The relatives of a person who has been killed sometimes argue that they can only have peace when the convicted murderer is executed. In such a case, executing a person for the sake of the relatives of the murdered victim is not a just claim whatsoever since it is based more on emotions rather than on reason.
It is true that the constitution of the United States and other countries that have death sentence have such a prison of allowing the execution of the death penalty victims. Therefore, the proponents of the death penalty argue that even the state predicts the necessity of a death penalty and hence the reason why there is such a provision.
However, it is the same constitution that has the bill of rights which protects the life of the citizens and prohibits anyone from taking the life of another person. Since the state recognizes that killing is inappropriate and crime, it does not make it lesser evil when the government conducts it (Hood pp. 112). More to that, it is so humiliating for a person to be executed as in most cases, close relatives and other interested citizens are given a chance to witness the whole process.
It is right to argue out that death penalty should be continued since there is no statistical evidence indicating that innocent victims have been convicted. However, in some of the researches that have been conducted, results have illustrated that some people are convicted unfairly.
For instance, some people who have committed serial murders have been condemned to life imprisonment while others who have even committed fewer crimes due to mental problems have been convicted with the death penalty. In that case, although there are rigorous and thorough procedures before any judgment, there is a possibility that people can be judged unfairly and when the death penalty is the punishment in place, there is no possibility of reversing the injustice since the convict will be dead already.

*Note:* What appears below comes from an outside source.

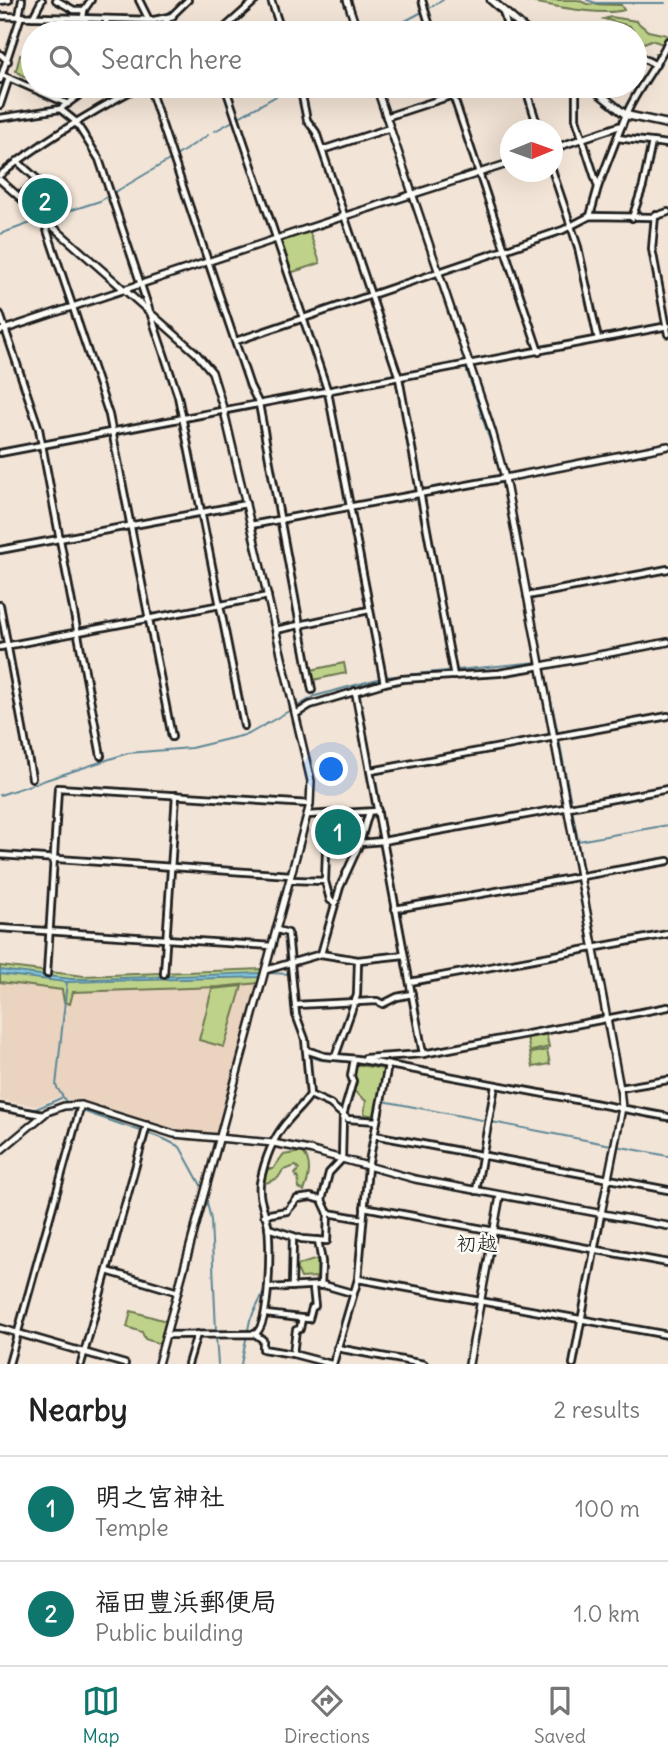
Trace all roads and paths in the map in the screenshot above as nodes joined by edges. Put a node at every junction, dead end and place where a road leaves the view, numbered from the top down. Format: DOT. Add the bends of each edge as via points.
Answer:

Concluding that the death penalty is inhuman and cannot be justified does not mean that criminals who commit murder should be left free. The main concern is the fact that since the death penalty is unjust as it violates human rights, other forms of punishment should be used instead. Since justice should not be one-sided, it is crucial to focus on the crime and the convicted criminal as well.
Bearing in mind that the convicted criminal is a human being and having committed the crime does not reduce him to a lesser being, it is vital to put all factors into consideration and see to it that justice is not denied. Therefore, since the death penalty cannot be administered humanely, it cannot be justified, and that is why it ought to be discouraged.
Barnet, Sylvan and Hugo Bedau. Current Issues and Enduring Questions: A Guide to Critical Thinking and Argument, with Readings. New York: Bedford/St. Martin’s, 2010. Print.
Franck, Hans G̈oran, Klas Nyman and William Schabas. The barbaric punishment: abolishing the death penalty. Boston: Martinus Nijhoff Publishers, 2003. Print.
Hood, Roger G. The death penalty: a worldwide perspective. Oxford: Oxford University Press, 2002. Print.
Periwal, Aditya. Can Death Penalty be Ever Justified? Web.
Riley, Jim L. The Death Penalty Justified. Web.
Times Editorial. Execution Rules still Inhumane. 2007. Web.
White, Welsh S. The death penalty in the nineties: an examination of the modern system of capital punishment. Ann Arbor: University of Michigan Press, 1991. Print.